Thursday, 10 June 2010

Oleksandr Zinchenko dies at age 53

There was no announcement on his cause of death, but Zinchenko had survived a tough battle with cancer several years ago.

Oleksandr Zinchenko, a leading politician who became famous for his shifting allegiances, died on June 9. He was 53. There was no announcement on his cause of death, but Zinchenko had survived a tough battle with cancer several years ago.

Zinchenko got involved in politics by joining the Social Democratic Party of Ukraine (united), which never had much electoral success after critics successfully tagged it as the “oligarchs’ party.” Nonetheless, by 1998, Zinchenko managed to rise to deputy party chairman and head the group’s small faction in parliament.

In 2000, he chaired the Freedom of Speech and Information Committee during the era of press intimidation under Leonid Kuchma, the authoritarian former president. Zinchenko's name surfaced during the Melnychenko tapes scandal, when ex-presidential bodyguard Mykola Melnychenko supposedly captured Zinchenko and Kuchma talking about ways to intimidate news media, including the Kyiv Post. Zinchenko reportedly favored economic pressure rather than more aggressive tactics. He denied ever making those remarks.

In 2004, however, Zinchenko switched alliances and served as manager of Viktor Yushchenko’s presidential campaign. However, it was a short-lived alliance. The next year, Yushchenko’s first in power, Zinchenko quit in protest of what he described as corruption in Yushchenko’s inner circle.

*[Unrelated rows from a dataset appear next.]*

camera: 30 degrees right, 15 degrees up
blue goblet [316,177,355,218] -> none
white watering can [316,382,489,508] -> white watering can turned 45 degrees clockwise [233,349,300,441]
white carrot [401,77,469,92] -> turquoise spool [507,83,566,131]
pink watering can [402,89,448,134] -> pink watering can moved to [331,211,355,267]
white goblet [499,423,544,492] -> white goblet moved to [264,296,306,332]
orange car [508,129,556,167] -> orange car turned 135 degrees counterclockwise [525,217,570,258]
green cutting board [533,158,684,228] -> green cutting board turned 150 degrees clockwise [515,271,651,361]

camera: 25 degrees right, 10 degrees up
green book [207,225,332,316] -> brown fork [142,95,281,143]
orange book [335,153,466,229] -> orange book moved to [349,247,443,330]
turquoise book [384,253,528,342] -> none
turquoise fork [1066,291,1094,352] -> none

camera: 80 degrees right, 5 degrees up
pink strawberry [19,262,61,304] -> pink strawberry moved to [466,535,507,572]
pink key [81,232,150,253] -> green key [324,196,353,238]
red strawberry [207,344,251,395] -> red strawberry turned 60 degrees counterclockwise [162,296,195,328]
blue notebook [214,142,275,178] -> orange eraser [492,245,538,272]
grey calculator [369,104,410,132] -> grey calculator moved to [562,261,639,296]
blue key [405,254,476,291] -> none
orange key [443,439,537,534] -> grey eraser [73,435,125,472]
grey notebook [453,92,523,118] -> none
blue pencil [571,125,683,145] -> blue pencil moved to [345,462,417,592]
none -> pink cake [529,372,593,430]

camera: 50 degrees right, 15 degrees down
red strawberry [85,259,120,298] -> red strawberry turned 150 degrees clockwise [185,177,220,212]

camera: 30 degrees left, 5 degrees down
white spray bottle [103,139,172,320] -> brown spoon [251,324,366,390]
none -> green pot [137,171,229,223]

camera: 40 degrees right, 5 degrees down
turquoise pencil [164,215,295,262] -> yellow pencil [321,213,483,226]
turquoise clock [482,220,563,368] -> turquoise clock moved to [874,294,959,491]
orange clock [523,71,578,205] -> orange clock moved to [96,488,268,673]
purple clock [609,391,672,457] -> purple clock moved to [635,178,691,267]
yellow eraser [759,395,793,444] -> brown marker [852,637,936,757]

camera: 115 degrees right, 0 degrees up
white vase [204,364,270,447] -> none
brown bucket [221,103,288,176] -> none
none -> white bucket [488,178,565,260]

He went on to become a member of the Kyiv City Council under the Bloc of Yulia Tymoshenko, but resigned last year, when he became head of the National Space Agency, a post he held until March.

Zinchenko was born to a military counter-intelligence officer and a nurse in Khmelnytsky Oblast on April 16, 1957. He graduated from Chernivtsi University with a degree in physics and also headed the Communist Party's Komsomol youth group. From 1989 to 1992, he studied at the Academy of Social Sciences in Moscow and earned a degree in political science. He went into business and once served as president of Inter TV, the nation’s largest, in 1996. He is survived by a wife and two daughters. The funeral is June 11 and burial is in Kyiv's Baikove Cemetery.